*DATA SECTION*
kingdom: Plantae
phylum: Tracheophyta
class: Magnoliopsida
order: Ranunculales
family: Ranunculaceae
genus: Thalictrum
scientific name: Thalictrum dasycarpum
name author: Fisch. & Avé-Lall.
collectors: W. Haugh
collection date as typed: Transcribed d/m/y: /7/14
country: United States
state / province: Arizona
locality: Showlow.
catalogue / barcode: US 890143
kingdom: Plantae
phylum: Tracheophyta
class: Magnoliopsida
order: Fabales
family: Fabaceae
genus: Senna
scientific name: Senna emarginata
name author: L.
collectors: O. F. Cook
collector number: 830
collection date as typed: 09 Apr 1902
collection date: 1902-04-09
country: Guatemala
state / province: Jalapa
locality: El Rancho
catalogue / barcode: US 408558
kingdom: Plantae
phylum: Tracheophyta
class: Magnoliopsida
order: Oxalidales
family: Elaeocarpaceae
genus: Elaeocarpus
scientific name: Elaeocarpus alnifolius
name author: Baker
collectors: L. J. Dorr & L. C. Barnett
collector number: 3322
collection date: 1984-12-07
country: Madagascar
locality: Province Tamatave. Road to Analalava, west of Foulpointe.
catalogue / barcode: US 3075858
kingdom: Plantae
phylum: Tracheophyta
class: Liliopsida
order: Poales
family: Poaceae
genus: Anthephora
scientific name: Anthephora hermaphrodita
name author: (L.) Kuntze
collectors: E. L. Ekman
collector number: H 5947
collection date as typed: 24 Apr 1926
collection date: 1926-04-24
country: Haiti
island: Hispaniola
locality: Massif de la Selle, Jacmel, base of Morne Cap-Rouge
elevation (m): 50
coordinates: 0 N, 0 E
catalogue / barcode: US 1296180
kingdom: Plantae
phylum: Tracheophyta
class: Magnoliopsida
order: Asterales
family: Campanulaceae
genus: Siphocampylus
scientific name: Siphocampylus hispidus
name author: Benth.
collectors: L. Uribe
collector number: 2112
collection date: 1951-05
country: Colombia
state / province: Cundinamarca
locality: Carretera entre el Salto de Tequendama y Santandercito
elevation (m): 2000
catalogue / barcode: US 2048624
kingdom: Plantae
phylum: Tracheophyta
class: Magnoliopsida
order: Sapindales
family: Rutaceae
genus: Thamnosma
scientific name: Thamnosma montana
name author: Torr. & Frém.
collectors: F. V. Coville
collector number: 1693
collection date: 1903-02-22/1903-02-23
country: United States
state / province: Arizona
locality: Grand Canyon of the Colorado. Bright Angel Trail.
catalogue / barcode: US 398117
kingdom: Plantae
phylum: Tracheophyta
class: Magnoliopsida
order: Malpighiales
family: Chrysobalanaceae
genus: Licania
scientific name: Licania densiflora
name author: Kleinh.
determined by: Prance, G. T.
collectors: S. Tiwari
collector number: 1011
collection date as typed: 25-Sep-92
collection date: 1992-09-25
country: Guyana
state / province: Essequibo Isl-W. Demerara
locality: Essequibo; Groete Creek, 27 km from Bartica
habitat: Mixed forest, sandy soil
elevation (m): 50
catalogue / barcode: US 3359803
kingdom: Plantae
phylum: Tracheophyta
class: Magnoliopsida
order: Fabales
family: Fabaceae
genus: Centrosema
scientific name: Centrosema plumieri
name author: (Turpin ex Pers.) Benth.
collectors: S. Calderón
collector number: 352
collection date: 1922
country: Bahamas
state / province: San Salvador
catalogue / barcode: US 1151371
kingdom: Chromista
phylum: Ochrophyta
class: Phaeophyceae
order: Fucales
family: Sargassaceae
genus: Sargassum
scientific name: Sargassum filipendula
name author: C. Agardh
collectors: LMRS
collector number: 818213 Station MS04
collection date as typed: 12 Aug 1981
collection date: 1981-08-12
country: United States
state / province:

*TASK TO COMPLETE*
Reproduce every line of the entries above word for word.

*SOLUTION FOR THIS TASK*
kingdom: Plantae
phylum: Tracheophyta
class: Magnoliopsida
order: Ranunculales
family: Ranunculaceae
genus: Thalictrum
scientific name: Thalictrum dasycarpum
name author: Fisch. & Avé-Lall.
collectors: W. Haugh
collection date as typed: Transcribed d/m/y: /7/14
country: United States
state / province: Arizona
locality: Showlow.
catalogue / barcode: US 890143
kingdom: Plantae
phylum: Tracheophyta
class: Magnoliopsida
order: Fabales
family: Fabaceae
genus: Senna
scientific name: Senna emarginata
name author: L.
collectors: O. F. Cook
collector number: 830
collection date as typed: 09 Apr 1902
collection date: 1902-04-09
country: Guatemala
state / province: Jalapa
locality: El Rancho
catalogue / barcode: US 408558
kingdom: Plantae
phylum: Tracheophyta
class: Magnoliopsida
order: Oxalidales
family: Elaeocarpaceae
genus: Elaeocarpus
scientific name: Elaeocarpus alnifolius
name author: Baker
collectors: L. J. Dorr & L. C. Barnett
collector number: 3322
collection date: 1984-12-07
country: Madagascar
locality: Province Tamatave. Road to Analalava, west of Foulpointe.
catalogue / barcode: US 3075858
kingdom: Plantae
phylum: Tracheophyta
class: Liliopsida
order: Poales
family: Poaceae
genus: Anthephora
scientific name: Anthephora hermaphrodita
name author: (L.) Kuntze
collectors: E. L. Ekman
collector number: H 5947
collection date as typed: 24 Apr 1926
collection date: 1926-04-24
country: Haiti
island: Hispaniola
locality: Massif de la Selle, Jacmel, base of Morne Cap-Rouge
elevation (m): 50
coordinates: 0 N, 0 E
catalogue / barcode: US 1296180
kingdom: Plantae
phylum: Tracheophyta
class: Magnoliopsida
order: Asterales
family: Campanulaceae
genus: Siphocampylus
scientific name: Siphocampylus hispidus
name author: Benth.
collectors: L. Uribe
collector number: 2112
collection date: 1951-05
country: Colombia
state / province: Cundinamarca
locality: Carretera entre el Salto de Tequendama y Santandercito
elevation (m): 2000
catalogue / barcode: US 2048624
kingdom: Plantae
phylum: Tracheophyta
class: Magnoliopsida
order: Sapindales
family: Rutaceae
genus: Thamnosma
scientific name: Thamnosma montana
name author: Torr. & Frém.
collectors: F. V. Coville
collector number: 1693
collection date: 1903-02-22/1903-02-23
country: United States
state / province: Arizona
locality: Grand Canyon of the Colorado. Bright Angel Trail.
catalogue / barcode: US 398117
kingdom: Plantae
phylum: Tracheophyta
class: Magnoliopsida
order: Malpighiales
family: Chrysobalanaceae
genus: Licania
scientific name: Licania densiflora
name author: Kleinh.
determined by: Prance, G. T.
collectors: S. Tiwari
collector number: 1011
collection date as typed: 25-Sep-92
collection date: 1992-09-25
country: Guyana
state / province: Essequibo Isl-W. Demerara
locality: Essequibo; Groete Creek, 27 km from Bartica
habitat: Mixed forest, sandy soil
elevation (m): 50
catalogue / barcode: US 3359803
kingdom: Plantae
phylum: Tracheophyta
class: Magnoliopsida
order: Fabales
family: Fabaceae
genus: Centrosema
scientific name: Centrosema plumieri
name author: (Turpin ex Pers.) Benth.
collectors: S. Calderón
collector number: 352
collection date: 1922
country: Bahamas
state / province: San Salvador
catalogue / barcode: US 1151371
kingdom: Chromista
phylum: Ochrophyta
class: Phaeophyceae
order: Fucales
family: Sargassaceae
genus: Sargassum
scientific name: Sargassum filipendula
name author: C. Agardh
collectors: LMRS
collector number: 818213 Station MS04
collection date as typed: 12 Aug 1981
collection date: 1981-08-12
country: United States
state / province:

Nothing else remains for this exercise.